17.000 sites contaminés
D’après les résultats du «Forever Pollution Project», une enquête menée par Le Monde et dix-sept autres médias européens, il y aurait un total de 17.000 sites contaminés sur notre continent à hauteur de 10 nanogrammes par litre. Parmi ces milliers de sites, 2.100 sont contaminés à des niveaux dangereux pour la santé avec plus de 100 nanogrammes par litre.
Certains d’entre eux sont situés en France, et notamment au sud de Lyon, comme la ville de Pierre-Bénite qui abrite deux usines fabriquant des PFAS, celle d’Arkema et de Daikin. Au total, il existe cinq usines qui produisent ces substances en France. Le «Forever Pollution Project» a aussi comptabilisé 21.500 sites «présumés contaminés».
Ces derniers se trouvent principalement autour des aéroports, à cause des mousses anti-incendie utilisées assez fréquemment dans le cadre d’exercices.
Quelle règlementation ?
La convention de Stockholm (2001), accord international visant à encadrer certains polluants organiques persistants, réglemente plusieurs composés de la famille des PFAS au niveau mondial. La production et l’utilisation du PFOS sont par exemple restreintes depuis 2009 à une liste d’usages spécifiques tandis que les PFOA sont interdits à l’import, l’export, à la production et à l’utilisation, sauf exemptions particulières, depuis 2020.
En Europe, plusieurs actions sont en cours pour étendre la convention de Stockholm à d’autres substances de la famille des PFAS, voire pour réclamer des interdictions définitives.
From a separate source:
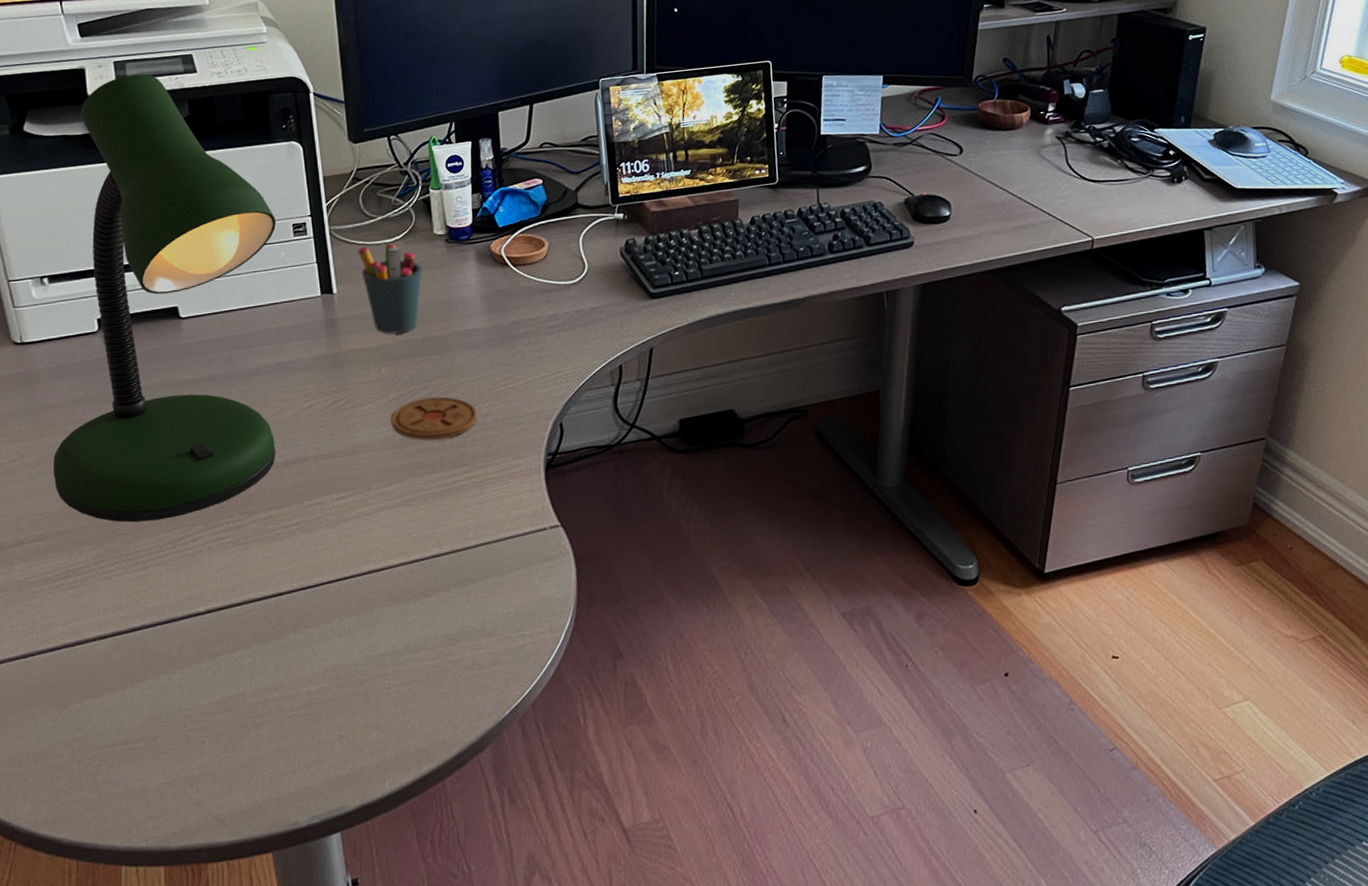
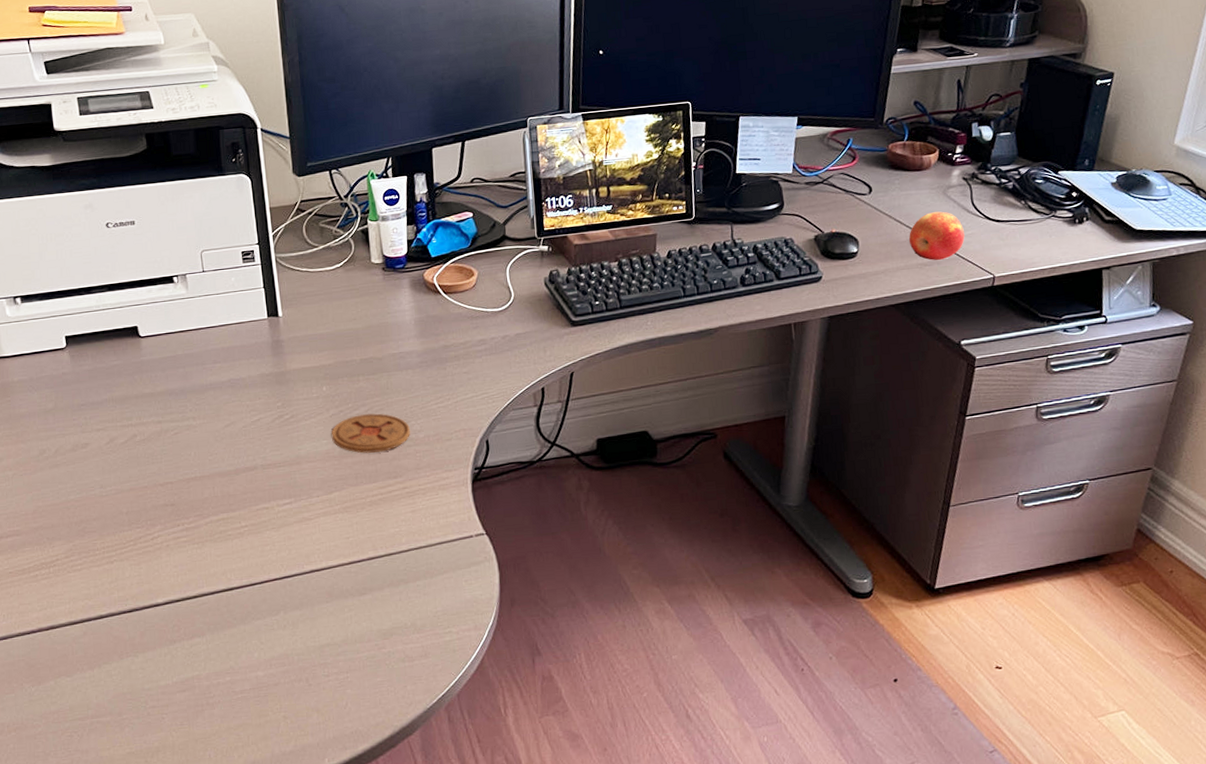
desk lamp: present [53,74,277,523] -> none [27,109,227,522]
pen holder: present [357,243,422,334] -> none [301,271,361,355]
apple: none [1002,172,1061,223] -> present [908,211,965,260]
Les initiatives sur le sujet, en Allemagne, au Danemark, aux Pays-Bas, en Norvège en Suède et donc en France, s’inscrivent dans la stratégie de l'UE pour la durabilité dans le domaine des produits chimiques.
En France, à ce stade, un texte a été approuvé à l'unanimité en première lecture le 4 avril dernier, malgré les réticences du gouvernement sur plusieurs points. L'article principal prévoit d'interdire à partir du 1er janvier 2026 la fabrication, l'importation et la vente de tout produit cosmétique, produit de fart (pour les skis) ou produit textile d'habillement contenant des PFAS, à l'exception des vêtements de protection pour les professionnels de la sécurité et de la sécurité civile. Le texte doit désormais être validé par le Sénat.